AP Biology students will relearn mitosis and cell division, though with older students, I like to add more challenging concepts. In this exercise, students read about research conducted by Leonard Hayflick, which lead to the discovery that cells have a lifespan based on the number of cell divisions.

The student worksheet explores the discovery of this phenomenon and the role of telomeres in cell division and aging.

The Hayflick limit, refers to the number of times a normal somatic cell can divide before cell division stops.  Cell division and senescence: Hayflick demonstrated that normal human fetal cells can divide between 40 and 60 times in cell culture before entering a phase called senescence

The Hayflick limit is also closely related to the shortening of telomeres, which are protective caps at the ends of chromosome  Each time a cell undergoes mitosis (cell division), the telomeres shorten. Once the telomeres reach a critical length, cell division cannot occur.

Telomere shorting is the likely cause of cell senescence. With each cell division, telomeres become shorter. Eventually the cell no longer can divide and will die (apoptosis). This type of programmed cell death removes older cells that may have accumulated mutations.

In the final section, students analyze a graph that shows cell counts from normal gastric cells. These are compared to cell counts from cancerous cells. The graph indicates that cancerous cells will continue to divide.

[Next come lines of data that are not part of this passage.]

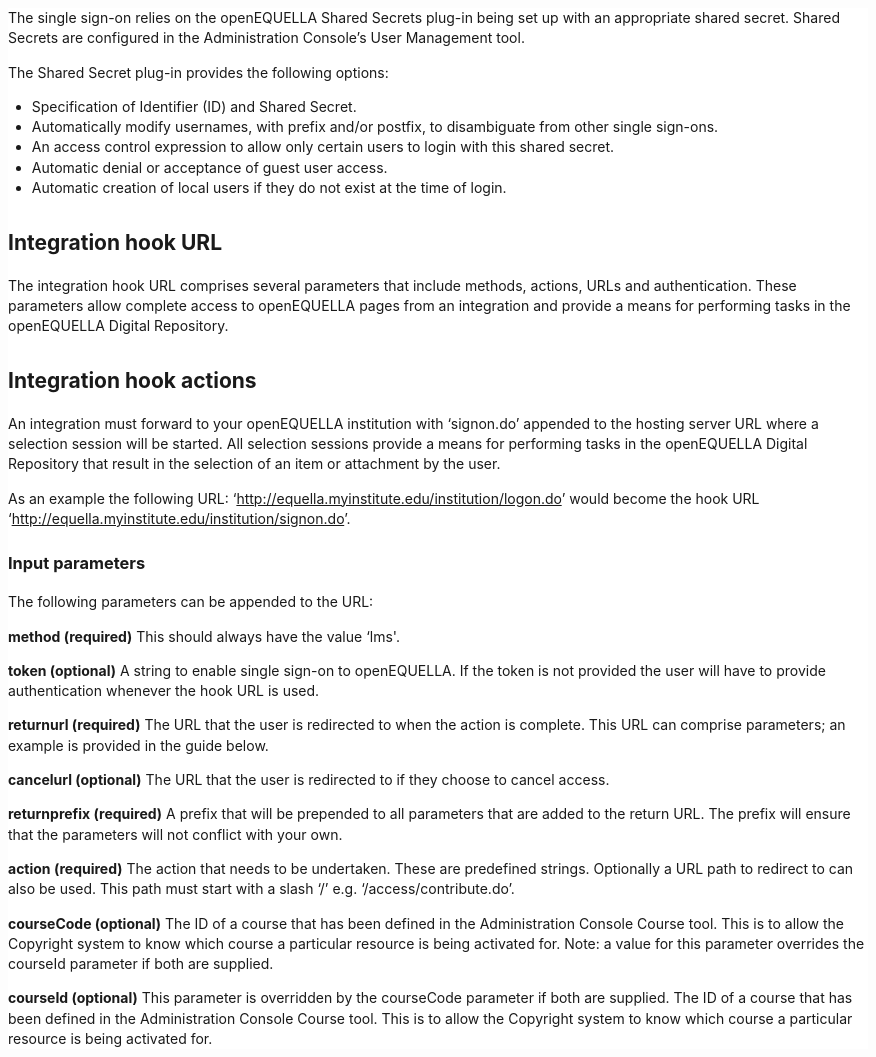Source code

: The single sign-on relies on the openEQUELLA Shared Secrets plug-in being set up with an appropriate shared secret. Shared Secrets are configured in the Administration Console’s User Management tool.

The Shared Secret plug-in provides the following options:
   * Specification of Identifier (ID) and Shared Secret.
   * Automatically modify usernames, with prefix and/or postfix, to disambiguate from other single sign-ons.
   * An access control expression to allow only certain users to login with this shared secret.
   * Automatic denial or acceptance of guest user access.
   * Automatic creation of local users if they do not exist at the time of login.

## Integration hook URL  
The integration hook URL comprises several parameters that include methods, actions, URLs and authentication. These parameters allow complete access to openEQUELLA pages from an integration and provide a means for performing tasks in the openEQUELLA Digital Repository.

## Integration hook actions

An integration must forward to your openEQUELLA institution with ‘signon.do’ appended to the hosting server URL where a selection session will be started. All selection sessions provide a means for performing tasks in the openEQUELLA Digital Repository that result in the selection of an item or attachment by the user.

As an example the following URL:
‘<http://equella.myinstitute.edu/institution/logon.do>’
would become the hook URL
‘<http://equella.myinstitute.edu/institution/signon.do>’.

### Input parameters
The following parameters can be appended to the URL:

**method (required)**  This should always have the value ‘lms'.

**token (optional)**  A string to enable single sign-on to openEQUELLA. If the token is not provided the user will have to provide authentication whenever the hook URL is used.

**returnurl (required)**  The URL that the user is redirected to when the action is complete. This URL can comprise parameters; an example is provided in the guide below.

**cancelurl (optional)**  The URL that the user is redirected to if they choose to cancel access.

**returnprefix (required)**  A prefix that will be prepended to all parameters that are added to the return URL. The prefix will ensure that the parameters will not conflict with your own.

**action (required)**  The action that needs to be undertaken. These are predefined strings. Optionally a URL path to redirect to can also be used. This path must start with a slash ‘/’ e.g. ‘/access/contribute.do’.

**courseCode (optional)**  The ID of a course that has been defined in the Administration Console Course tool. This is to allow the Copyright system to know which course a particular resource is being activated for.
Note: a value for this parameter overrides the courseId parameter if both are supplied.

**courseId (optional)**  This parameter is overridden by the courseCode parameter if both are supplied.  The ID of a course that has been defined in the Administration Console Course tool. This is to allow the Copyright system to know which course a particular resource is being activated for.
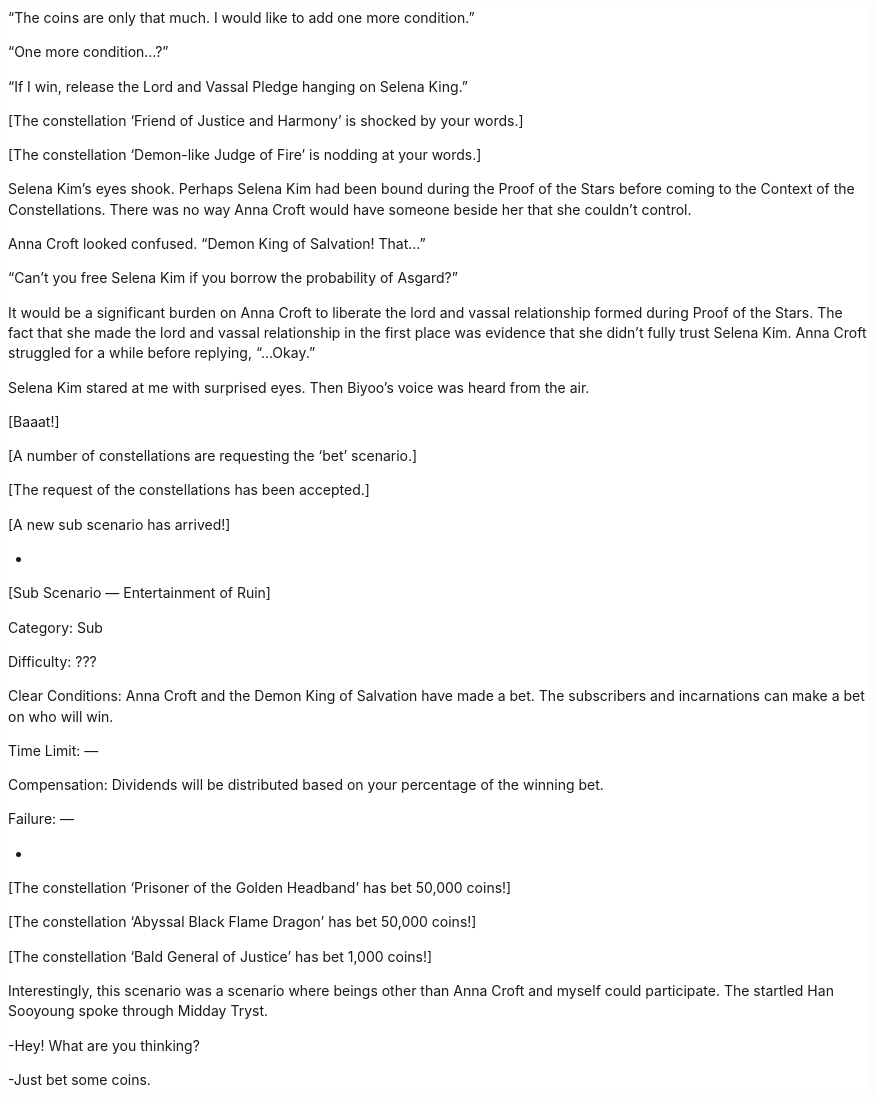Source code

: “The coins are only that much. I would like to add one more condition.”

“One more condition…?”

“If I win, release the Lord and Vassal Pledge hanging on Selena King.”

[The constellation ‘Friend of Justice and Harmony’ is shocked by your words.]

[The constellation ‘Demon-like Judge of Fire’ is nodding at your words.]

Selena Kim’s eyes shook. Perhaps Selena Kim had been bound during the Proof of the Stars before coming to the Context of the Constellations. There was no way Anna Croft would have someone beside her that she couldn’t control.

Anna Croft looked confused. “Demon King of Salvation! That…”

“Can’t you free Selena Kim if you borrow the probability of Asgard?”

It would be a significant burden on Anna Croft to liberate the lord and vassal relationship formed during Proof of the Stars. The fact that she made the lord and vassal relationship in the first place was evidence that she didn’t fully trust Selena Kim. Anna Croft struggled for a while before replying, “…Okay.”

Selena Kim stared at me with surprised eyes. Then Biyoo’s voice was heard from the air.

[Baaat!]

[A number of constellations are requesting the ‘bet’ scenario.]

[The request of the constellations has been accepted.]

[A new sub scenario has arrived!]

-

[Sub Scenario ― Entertainment of Ruin]

Category: Sub

Difficulty: ???

Clear Conditions: Anna Croft and the Demon King of Salvation have made a bet. The subscribers and incarnations can make a bet on who will win.

Time Limit: ―

Compensation: Dividends will be distributed based on your percentage of the winning bet.

Failure: ―

-

[The constellation ‘Prisoner of the Golden Headband’ has bet 50,000 coins!]

[The constellation ‘Abyssal Black Flame Dragon’ has bet 50,000 coins!]

[The constellation ‘Bald General of Justice’ has bet 1,000 coins!]

Interestingly, this scenario was a scenario where beings other than Anna Croft and myself could participate. The startled Han Sooyoung spoke through Midday Tryst.

-Hey! What are you thinking?

-Just bet some coins.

Students are also introduce to the concepts of telomerase, which is an enzyme that can reverse the shortening of telomeres and increase the lifespan of cells. Telomerase is one way that cancer cells can bypass the Hayflick limit and become “immortal.”

I usually do this activity after students have completed the mitosis investigation. In this activity, students look at dividing cells using a microscope and estimate the time spent in each stage of the cell cycle.